# [YOUR TASK]
Answer these questions using the concert announcement below.
(a) Where will the free concert take place?
(b) Who is the pianist in the horn-piano duo?
(c) In which orchestra does Schaffer serve as principal horn?

A Little Lunch Music: AU Faculty and Students Performing Music for Horn and Piano

Dr. William Schaffer. Photo credit Auburn University Photographic Services.

On Thursday, December 7 from noon to 1:00 pm, the series will present a free concert in the Grand Gallery. Featured will be music for horn-piano duo and music for horn trio. The duo is hornist William Schaffer and pianist Joshua Pifer. Members of the Auburn University Horn Ensemble playing trio music are Andrew Kirk, Jonythan Tribble, Tripp Gulledge, and Sam Becker, all students of Dr. Schaffer. The program will include music by Anton Reicha, Eugène Bozza, Wolfgang Amadeus Mozart, and Peter Schickele. Gifts from anonymous friends of the series have helped to make this performance possible.

Click here for the calendar event page with more about the performers and the full schedule for fall 2017.

Schaffer is assistant professor of Horn and Music Theory at Auburn and serves as principal horn in Florida’s Sinfonia Gulf Coast. He has published original, arranged, and historical works for horn and brass ensembles.

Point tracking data
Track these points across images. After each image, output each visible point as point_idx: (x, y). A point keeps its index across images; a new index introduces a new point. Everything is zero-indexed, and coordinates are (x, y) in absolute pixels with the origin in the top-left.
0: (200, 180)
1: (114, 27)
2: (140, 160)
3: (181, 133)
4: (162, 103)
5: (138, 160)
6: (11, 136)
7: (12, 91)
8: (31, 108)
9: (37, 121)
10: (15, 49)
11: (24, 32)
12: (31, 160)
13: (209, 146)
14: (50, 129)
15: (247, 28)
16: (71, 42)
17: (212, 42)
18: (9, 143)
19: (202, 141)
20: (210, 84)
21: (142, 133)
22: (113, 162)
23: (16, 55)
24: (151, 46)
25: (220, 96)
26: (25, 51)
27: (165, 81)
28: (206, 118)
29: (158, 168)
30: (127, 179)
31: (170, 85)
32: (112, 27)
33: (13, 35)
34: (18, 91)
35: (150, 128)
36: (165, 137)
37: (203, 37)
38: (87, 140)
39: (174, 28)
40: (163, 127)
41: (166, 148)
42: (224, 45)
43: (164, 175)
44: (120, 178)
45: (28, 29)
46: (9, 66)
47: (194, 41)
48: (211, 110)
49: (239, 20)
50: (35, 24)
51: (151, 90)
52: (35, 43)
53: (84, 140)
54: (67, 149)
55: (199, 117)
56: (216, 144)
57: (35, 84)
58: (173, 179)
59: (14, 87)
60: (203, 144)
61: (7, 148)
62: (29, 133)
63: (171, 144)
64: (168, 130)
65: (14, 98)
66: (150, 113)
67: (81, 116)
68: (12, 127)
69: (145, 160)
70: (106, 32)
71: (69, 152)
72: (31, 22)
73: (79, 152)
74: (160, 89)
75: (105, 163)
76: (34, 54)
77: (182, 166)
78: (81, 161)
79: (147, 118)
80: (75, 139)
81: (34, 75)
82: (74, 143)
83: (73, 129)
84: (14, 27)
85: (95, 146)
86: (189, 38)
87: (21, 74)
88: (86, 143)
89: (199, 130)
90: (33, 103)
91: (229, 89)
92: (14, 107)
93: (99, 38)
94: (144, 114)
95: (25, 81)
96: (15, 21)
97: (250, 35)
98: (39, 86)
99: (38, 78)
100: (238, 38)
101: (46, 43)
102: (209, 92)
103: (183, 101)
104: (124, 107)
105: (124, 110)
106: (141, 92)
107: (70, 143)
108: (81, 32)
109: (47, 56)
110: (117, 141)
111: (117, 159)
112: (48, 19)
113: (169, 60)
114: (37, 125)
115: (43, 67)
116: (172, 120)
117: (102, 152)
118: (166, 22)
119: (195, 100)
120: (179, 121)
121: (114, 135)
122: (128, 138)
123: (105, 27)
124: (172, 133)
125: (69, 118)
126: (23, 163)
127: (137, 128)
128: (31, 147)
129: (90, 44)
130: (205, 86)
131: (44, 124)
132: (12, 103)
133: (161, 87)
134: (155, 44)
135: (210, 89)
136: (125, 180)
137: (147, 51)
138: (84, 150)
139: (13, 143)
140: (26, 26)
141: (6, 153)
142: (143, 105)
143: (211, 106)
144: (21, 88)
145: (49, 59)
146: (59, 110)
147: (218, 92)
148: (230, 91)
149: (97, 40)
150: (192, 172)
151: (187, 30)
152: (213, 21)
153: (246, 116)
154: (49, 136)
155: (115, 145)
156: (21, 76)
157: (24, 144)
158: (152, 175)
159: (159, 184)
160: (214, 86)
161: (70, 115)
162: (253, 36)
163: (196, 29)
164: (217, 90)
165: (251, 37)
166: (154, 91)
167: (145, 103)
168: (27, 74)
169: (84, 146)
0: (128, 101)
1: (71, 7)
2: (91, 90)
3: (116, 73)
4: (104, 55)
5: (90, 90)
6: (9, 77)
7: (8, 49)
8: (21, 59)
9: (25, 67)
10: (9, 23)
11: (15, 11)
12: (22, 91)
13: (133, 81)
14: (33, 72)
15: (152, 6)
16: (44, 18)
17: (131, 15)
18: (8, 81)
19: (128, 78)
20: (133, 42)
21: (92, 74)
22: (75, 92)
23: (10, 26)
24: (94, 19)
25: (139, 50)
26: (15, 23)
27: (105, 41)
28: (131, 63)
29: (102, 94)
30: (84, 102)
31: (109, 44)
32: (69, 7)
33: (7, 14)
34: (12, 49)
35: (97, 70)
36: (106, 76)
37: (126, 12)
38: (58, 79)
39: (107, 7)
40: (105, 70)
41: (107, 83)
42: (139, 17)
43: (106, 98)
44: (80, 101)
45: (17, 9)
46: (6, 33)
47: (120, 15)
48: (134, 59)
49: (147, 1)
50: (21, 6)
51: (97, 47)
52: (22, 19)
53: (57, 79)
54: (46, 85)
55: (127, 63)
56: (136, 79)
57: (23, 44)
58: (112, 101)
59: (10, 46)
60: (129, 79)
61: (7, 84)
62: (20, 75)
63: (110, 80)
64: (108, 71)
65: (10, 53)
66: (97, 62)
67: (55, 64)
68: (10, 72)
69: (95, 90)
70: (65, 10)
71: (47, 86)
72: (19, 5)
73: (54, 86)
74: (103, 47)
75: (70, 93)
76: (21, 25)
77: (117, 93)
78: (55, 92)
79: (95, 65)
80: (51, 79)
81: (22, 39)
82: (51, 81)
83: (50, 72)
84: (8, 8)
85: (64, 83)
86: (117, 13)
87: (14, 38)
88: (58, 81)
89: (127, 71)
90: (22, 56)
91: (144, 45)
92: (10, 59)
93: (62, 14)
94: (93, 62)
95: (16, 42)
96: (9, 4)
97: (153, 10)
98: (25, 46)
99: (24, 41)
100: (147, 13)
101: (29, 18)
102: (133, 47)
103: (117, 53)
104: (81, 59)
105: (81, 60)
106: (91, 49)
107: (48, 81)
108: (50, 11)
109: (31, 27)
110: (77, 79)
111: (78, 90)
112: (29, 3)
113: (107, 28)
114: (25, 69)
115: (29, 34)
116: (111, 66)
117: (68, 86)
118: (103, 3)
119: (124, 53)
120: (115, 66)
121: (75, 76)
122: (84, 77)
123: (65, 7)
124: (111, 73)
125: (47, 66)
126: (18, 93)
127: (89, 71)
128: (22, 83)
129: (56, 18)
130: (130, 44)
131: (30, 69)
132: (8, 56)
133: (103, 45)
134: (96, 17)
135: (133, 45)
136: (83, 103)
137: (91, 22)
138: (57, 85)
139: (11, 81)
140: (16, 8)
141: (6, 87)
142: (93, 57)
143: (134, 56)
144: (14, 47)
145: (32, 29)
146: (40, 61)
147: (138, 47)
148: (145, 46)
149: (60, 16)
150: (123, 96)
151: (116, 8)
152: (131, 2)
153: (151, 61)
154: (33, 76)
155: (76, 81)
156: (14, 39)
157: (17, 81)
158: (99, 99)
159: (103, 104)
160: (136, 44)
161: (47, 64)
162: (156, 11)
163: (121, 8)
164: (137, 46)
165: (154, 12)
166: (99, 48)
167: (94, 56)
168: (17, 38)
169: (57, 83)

--

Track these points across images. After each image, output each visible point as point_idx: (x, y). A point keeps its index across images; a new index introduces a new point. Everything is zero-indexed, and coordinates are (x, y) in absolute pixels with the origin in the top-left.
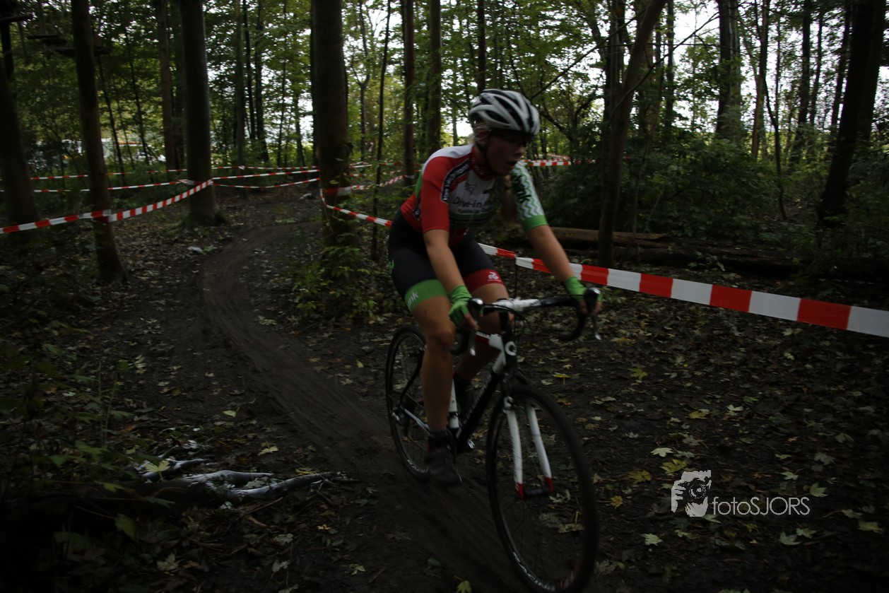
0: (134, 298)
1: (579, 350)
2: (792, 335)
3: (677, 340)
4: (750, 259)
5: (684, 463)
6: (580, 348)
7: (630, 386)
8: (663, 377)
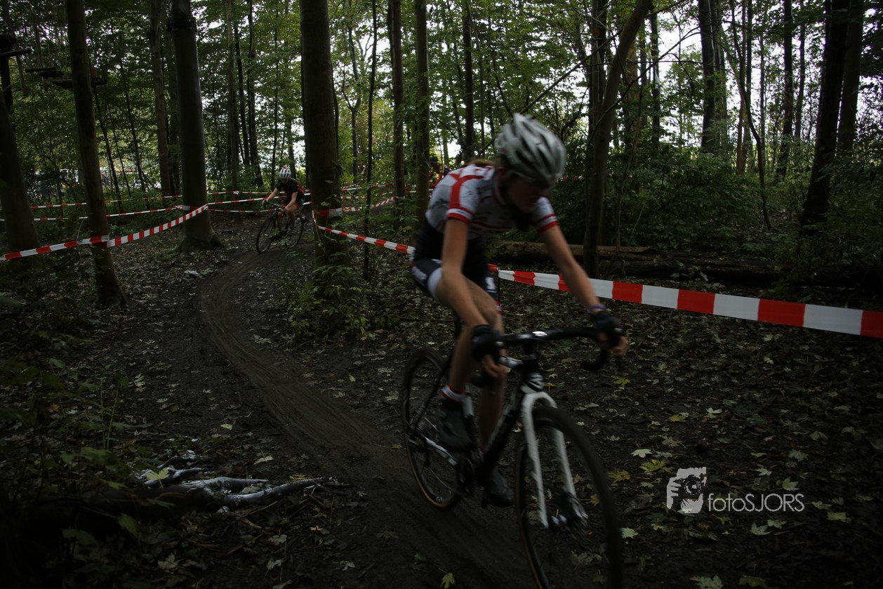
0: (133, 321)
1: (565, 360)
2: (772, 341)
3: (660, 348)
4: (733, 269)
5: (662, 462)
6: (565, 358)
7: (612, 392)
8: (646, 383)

# [WRITTEN ANSWER]
(a) In the Grand Gallery.
(b) Joshua Pifer.
(c) Florida's Sinfonia Gulf Coast.